O Tribunal Regional Eleitoral de Santa Catarina (TRE-SC) autorizou Zanatta e o companheiro a utilizarem a frase "meu voto é casado" em campanha, no mês de agosto. A decisão ocorreu após o casal ingressar com ação na Justiça Eleitoral contra publicações que se referiam à deputada como "amante" ou "concubina", acompanhadas de montagens nas redes sociais. Segundo Colombo, eles venceram a ação, pois esse tipo de ataque não faz parte do jogo democrático.

O levantamento "Monitor de Assédio Judicial contra jornalistas no Brasil 2024" da Abraji, coloca Zanatta como uma das pessoas que mais ajuizou ações contra jornalistas e que foram classificadas como assédio judicial, com mais de uma dezena de casos. Entre os processados, estão jornalistas que denunciaram o uso de dinheiro público para pagamento de notícias a favor da parlamentar durante os desastres ambientais na região Sul do Brasil em 2024.

Caso da tiara de flores e associação ao nazismo

Zanatta ficou conhecida por utilizar sua tiara de flores como forma de imagem e identificação, dizendo ser símbolo da feminilidade da mulher e referente ao traje típico germânico, comum na Oktoberfest de Blumenau, seu reduto eleitoral, e se defende dizendo não ter relação nenhuma com o nazismo. Conta, também, ter comprado o acessório naquele recinto antes da eleição. O uso da tiara se tornou uma marca registrada durante a campanha ao ser criticada por posar com a tiara e uma arma em mãos.

A deputada nega as acusações e associações com a estética nazista, entrando com processo contra pessoas que fizeram tais associações como a deputada Gleisi Hoffmann (PT/PR) e o jornalista Chico Pinheiro, tendo sido derrotada no primeiro processo.
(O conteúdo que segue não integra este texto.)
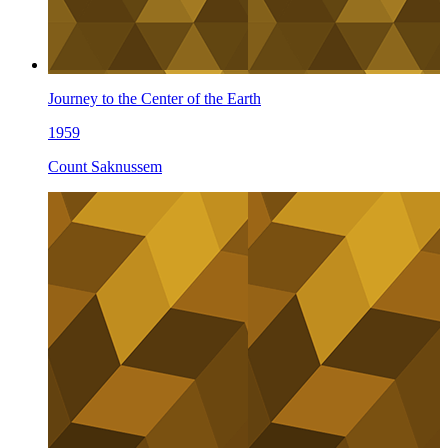
Journey to the Center of the Earth
1959
Count Saknussem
Em 13 de junho de 2024, Felipe Neto publicou em suas redes sociais que a tiara de flores usada por Zanatta "é tida por muita gente como um símbolo de apologia ao nazismo", acrescentando que ela "curiosamente" não usou o acessório ao discursar no Parlamento Europeu.

Em julho de 2024, a Justiça de Santa Catarina negou o pedido de Zanatta para que Neto removesse a publicação. O juiz entendeu que não houve associação direta da deputada ao nazismo, pois a postagem mencionava apenas a percepção pública sobre o acessório, sem chamar Zanatta de nazista de forma categórica.

No entanto, em abril de 2025, a 41ª Vara Criminal do Rio de Janeiro aceitou a queixa-crime apresentada por Zanatta, tornando Felipe Neto réu pelos crimes de injúria e difamação. A decisão reconheceu indícios de materialidade e autoria dos delitos. Uma audiência de conciliação realizada em 2 de abril de 2025 entre as partes não chegou a um acordo.

A defesa de Neto afirmou que confia na Justiça e ressaltou que o recebimento da queixa-crime não representa condenação, mas apenas o início da fase de análise do mérito da ação, com a apresentação de provas pelas partes.

Em 9 de setembro de 2026, a Justiça do Rio de Janeiro extinguiu a ação penal da deputada Júlia Zanatta contra o influenciador Felipe Neto. O motivo da decisão foi a falta de andamento do processo. Zanatta acusava o influenciador de difamação e injúria após uma publicação em uma rede social associando sua tiara de flores ao nazismo.

Em 2023, Zanatta acusou o deputado Márcio Jerry por importunação sexual, após ele se aproximar pelas costas para cochichar durante uma discussão. O caso foi levado ao Conselho de Ética da Casa, mas foi arquivado após pedido de desculpas do parlamentar.